MsrB2 O Plasmídeo de Nickase Dupla (h) consiste num par de plasmídeos combinados, concebidos para a edição de alta especificidade do locus MSRB2 em linhas celulares human. Cada plasmídeo expressa uma nickase Cas9 D10A e um sgRNA distinto que tem como alvo cadeias de ADN opostas dentro de MSRB2. Quando direcionadas para locais adjacentes em cadeias de ADN opostas, as duas nickases geram cortes deslocados numa única cadeia que, em conjunto, produzem uma quebra escalonada de cadeia dupla, exigindo uma atividade coordenada no alvo por parte de ambas as guias. A quebra de ADN resultante é resolvida por vias de reparação celular endógenas, mais frequentemente através da junção de extremidades não homólogas (NHEJ), levando a inserções ou deleções que perturbam a função MSRB2. Ao exigir o envolvimento de dois sgRNA no locus alvo, a abordagem de dupla nickase aumenta a especificidade da edição e fornece uma estratégia CRISPR complementar para aplicações em que se deseja um controlo adicional sobre a precisão do direcionamento.
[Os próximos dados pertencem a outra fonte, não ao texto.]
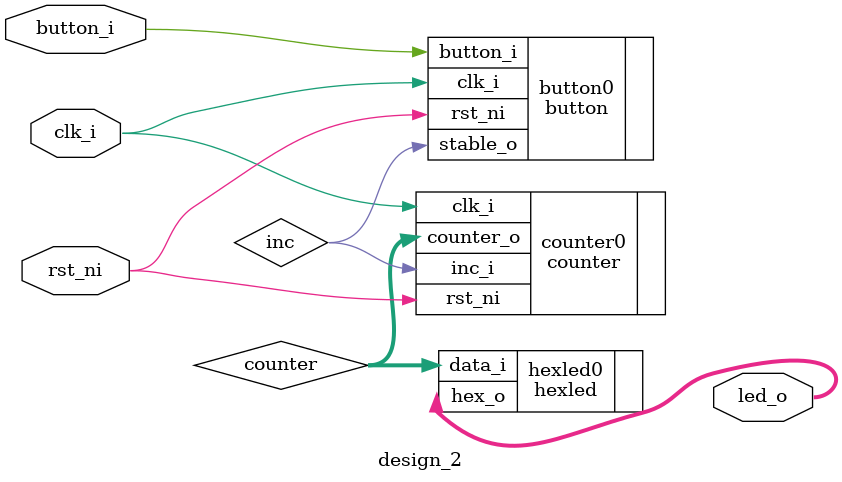
<source format=sv>
module design_2 (
  // input
  input logic        clk_i,
  input logic        rst_ni,

  input logic        button_i,

  // output
  output logic [6:0] led_o
);

  // local declaration
  logic       inc;
  logic [3:0] counter;

  button button0 (
    .clk_i   (clk_i   ),
    .rst_ni  (rst_ni  ),
    .button_i(button_i),
    .stable_o(inc     )
  );

  counter counter0 (
    .clk_i    (clk_i  ),
    .rst_ni   (rst_ni ),
    .inc_i    (inc    ),
    .counter_o(counter)
  );

  hexled hexled0 (
    .data_i(counter),
    .hex_o (led_o)
  );

`ifdef VERILATOR
  /*verilator lint_off UNUSED*/
  logic pastvld;
  always @(posedge clk_i) begin
    pastvld <= 1'b1;

    if (pastvld && $past(inc))
      assert(!inc);

    assert(counter <= 4'h9);
  end
  /*verilator lint_on UNUSED*/
`endif

endmodule : design_2

</source>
Para apoiar a identificação eficiente das células editadas, um plasmídeo codifica GFP para visualização fluorescente das populações transfectadas, enquanto o plasmídeo complementar transporta um gene de resistência à puromicina para seleção antibiótica. Em conjunto, estas características apoiam o enriquecimento eficiente das populações co-transfectadas e simplificam a validação dos clones com MSRB2 interrompido.
Apenas para uso em investigação. Não se destina a uso diagnóstico ou terapêutico.